I want to split an RDD into multiple RDD based on a value in a row. The values in rows are pre-known and are fixed in nature.
for e.g.
source_rdd = sc.parallelize([('a',1),('a',2),('a',3),('b',4),('b',5),('b',6)])
should be split into two RDDs with one containing only a
and another containing only b
as keys
- I have tried
groupByKey
method and able to do it successfully after doing acollect()
operation on grouped RDD, which I cannot do in production due to memory constraints
a_rdd, b_rdd = source_rdd.keyBy(lambda row: row[0]).groupByKey().collect()
- The current implementation is to apply multiple filter operation to get each RDD
a_rdd = source_rdd.filter(lambda row: row[0] == 'a')
b_rdd = source_rdd.filter(lambda row: row[0] == 'b')
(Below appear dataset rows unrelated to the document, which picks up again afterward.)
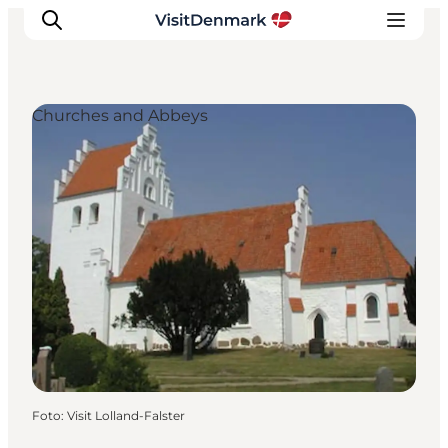
Churches and Abbeys
Inspiratie
Bestemmingen
Wat te doen
Accommodaties
Plan je reis
Foto
:
Visit Lolland-Falster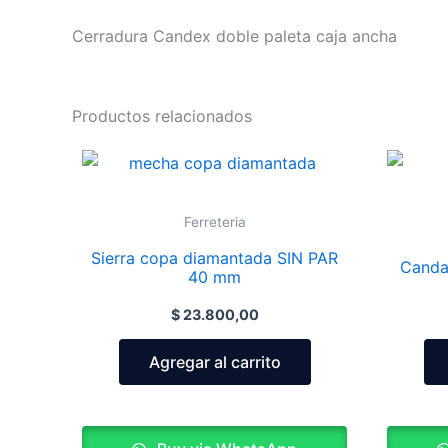
Cerradura Candex doble paleta caja ancha
Productos relacionados
Ferreteria
Sierra copa diamantada SIN PAR
Canda
40 mm
$
23.800,00
Agregar al carrito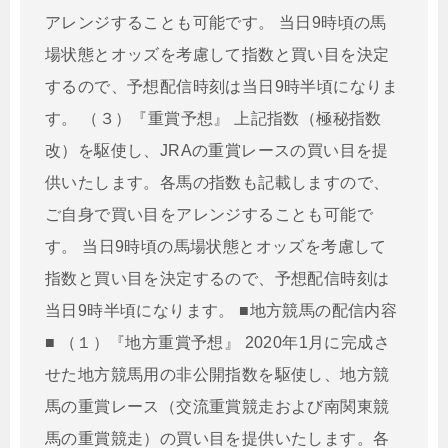
アレンジすることも可能です。 当日9時頃の馬
場状態とオッズを考慮して指数と買い目を決定
するので、予想配信時刻は当日9時半頃になりま
す。 （３）『重賞予想』 上記指数（極秘指数
改）を駆使し、JRAの重賞レースの買い目を提
供いたします。各馬の指数も記載しますので、
ご自身で買い目をアレンジすることも可能で
す。 当日9時頃の馬場状態とオッズを考慮して
指数と買い目を決定するので、予想配信時刻は
当日9時半頃になります。 ■地方競馬の配信内容
■ （１）『地方重賞予想』 2020年1月に完成さ
せた地方競馬用の非公開指数を駆使し、地方競
馬の重賞レース（交流重賞競走および南関東競
馬の重賞競走）の買い目を提供いたします。各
Can this be optimized further, what will be the best way to do it in production with data which cannot fit in memory?
Usage: These RDD will be converted into different Dataframes (one for each key), each with different schema and stored in S3 as output.
Note: I would prefer pyspark
implementation. I have read a lot of stack overflow answers and blogs, and could not find anyway which is working for me yet.
I have already seen question which is marked duplicate for, which I have already mentioned in my question. I have asked this question as the provided solution seems not the most optimised way and is 3 years old.